Classes at Stanford > Curriculum / Syllabus
Requirements
No language prerequisite (not even English).
Also, students should buy the textbook, at least a small dictionary, a notebook for homework and journal entries and in later quarters subscribe to at least one international journal. All the options are in the materials list.
Goals
1st quarter
- To learn simple grammar
- To read and write with "level 1" vocabulary (500 roots -
that's a lot, but not too much).
2nd quarter
- To learn more complex grammar
- To read and write with level 2 vocabulary (an additional 500 roots -
which brings the student to the level needed for most general conversations)

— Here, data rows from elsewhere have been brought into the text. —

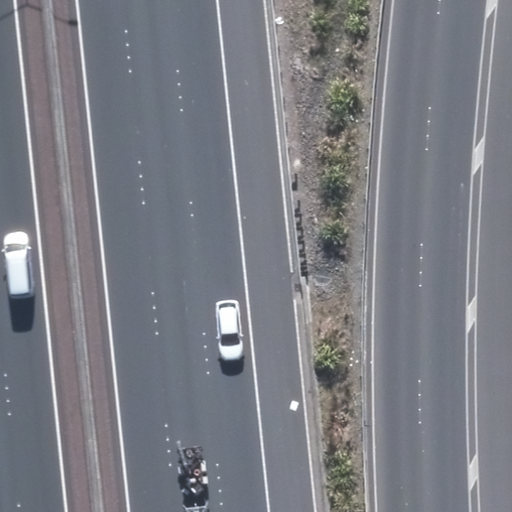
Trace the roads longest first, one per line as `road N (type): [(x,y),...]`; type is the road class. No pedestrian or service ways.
road 1 (motorway): [(151,0),(205,511)]
road 2 (motorway): [(447,0),(430,187),(425,511)]
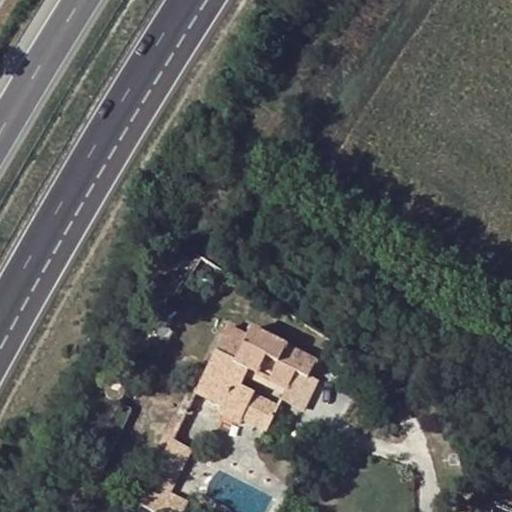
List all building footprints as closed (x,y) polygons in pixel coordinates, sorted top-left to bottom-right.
[(279,406),(243,387),(248,377),(250,373),(287,391),(285,396),(283,400),(306,412),(321,382),(310,376),(317,362),(253,330),(235,364),(216,354),(196,394),(224,409),(221,415),(241,425),(243,421),(266,432),(279,406)] [(250,373),(248,377),(285,396),(287,391),(250,373)] [(120,384),(116,384),(112,385),(109,388),(107,392),(107,396),(109,400),(112,403),(116,404),(120,403),(124,401),(126,398),(127,394),(126,390),(124,386),(120,384)] [(174,440),(184,420),(175,416),(149,469),(151,470),(147,477),(154,481),(158,473),(174,440)] [(174,494),(195,451),(174,440),(158,473),(154,481),(142,504),(142,505),(155,511),(186,511),(191,503),(174,494)]
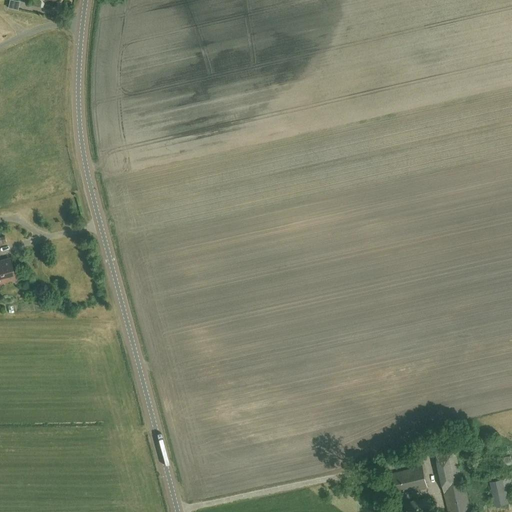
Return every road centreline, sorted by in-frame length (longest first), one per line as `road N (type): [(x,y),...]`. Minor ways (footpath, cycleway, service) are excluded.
road 1 (tertiary): [(177,511),(100,233)]
road 2 (tertiary): [(100,233),(77,82),(85,0)]
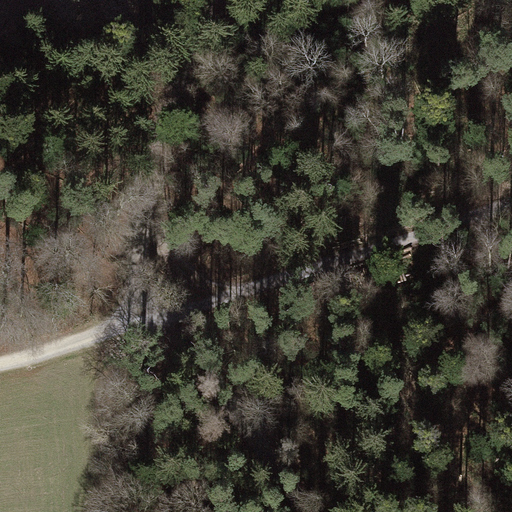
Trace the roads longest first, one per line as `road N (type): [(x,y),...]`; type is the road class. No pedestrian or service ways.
road 1 (track): [(114,329),(511,206)]
road 2 (track): [(114,329),(163,196),(212,0)]
road 3 (track): [(313,511),(194,365)]
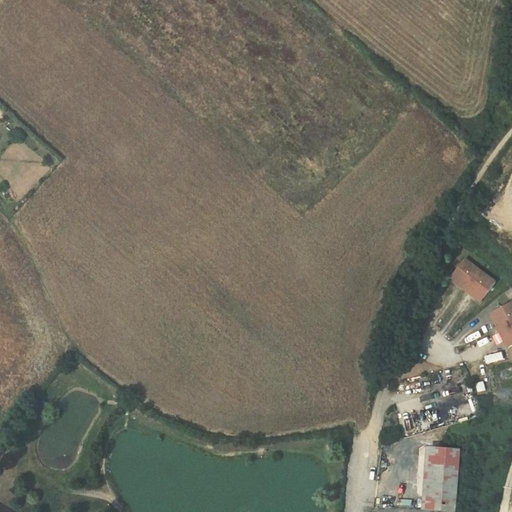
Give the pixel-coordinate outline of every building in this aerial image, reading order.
[(465,259),(453,275),(484,299),(496,283),(465,259)] [(484,299),(453,275),(450,279),(481,303),(484,299)] [(511,302),(494,311),(511,346),(511,345),(511,302)] [(511,346),(494,311),(489,313),(507,348),(511,346)] [(435,447),(430,510),(451,511),(456,511),(461,449),(435,447)]
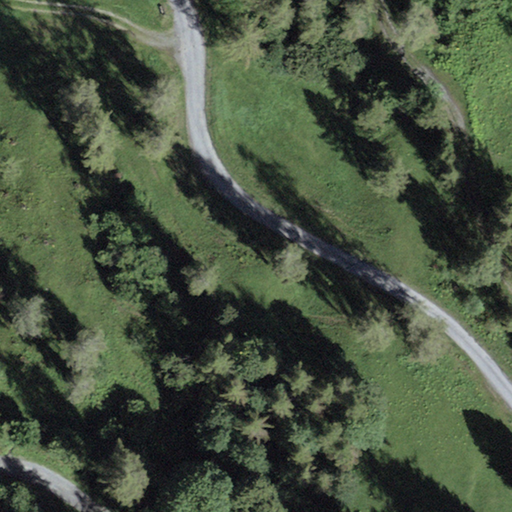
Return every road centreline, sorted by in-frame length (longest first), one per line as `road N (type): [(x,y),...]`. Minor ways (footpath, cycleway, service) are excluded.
road 1 (unclassified): [(511,401),(449,323),(285,227),(209,170),(182,0)]
road 2 (track): [(511,285),(498,263),(459,112),(385,24),(379,0)]
road 3 (track): [(197,62),(121,21),(0,1)]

- To speak simple sentences
- To subscribe to an international journal in Esperanto and report on
the contents
- To begin learning about the culture of Esperanto
- To attend an esperanto event (club meeting, picnic, committee
meeting, congress... anything) and report on it in Esperanto
3rd quarter
- To read, write and speak well enough to pass the Basic Level
international examination administered by Dorothy HOLLAND out of Santa
Barbara (optional - you don't have to take the exam, i just want to feel
that you're ready for it)
- To begin corresponding with an esperantist in a foreign country (not
one in which the student knows the local language or has local contacts
- that would be too easy :)
- To attend another Esperanto event
- To learn more esperanto history and world culture
Time committment
Classroom:
2 hours a week: Tuesday's 19:30 to 21:30 at the International Center on the Stanford campus.
15 -> 30 minutes a day: every single day for the rest of your life! Or until you're good enough that you don't need to anymore. For many people that means 1 year to be "fluent" (not "expert").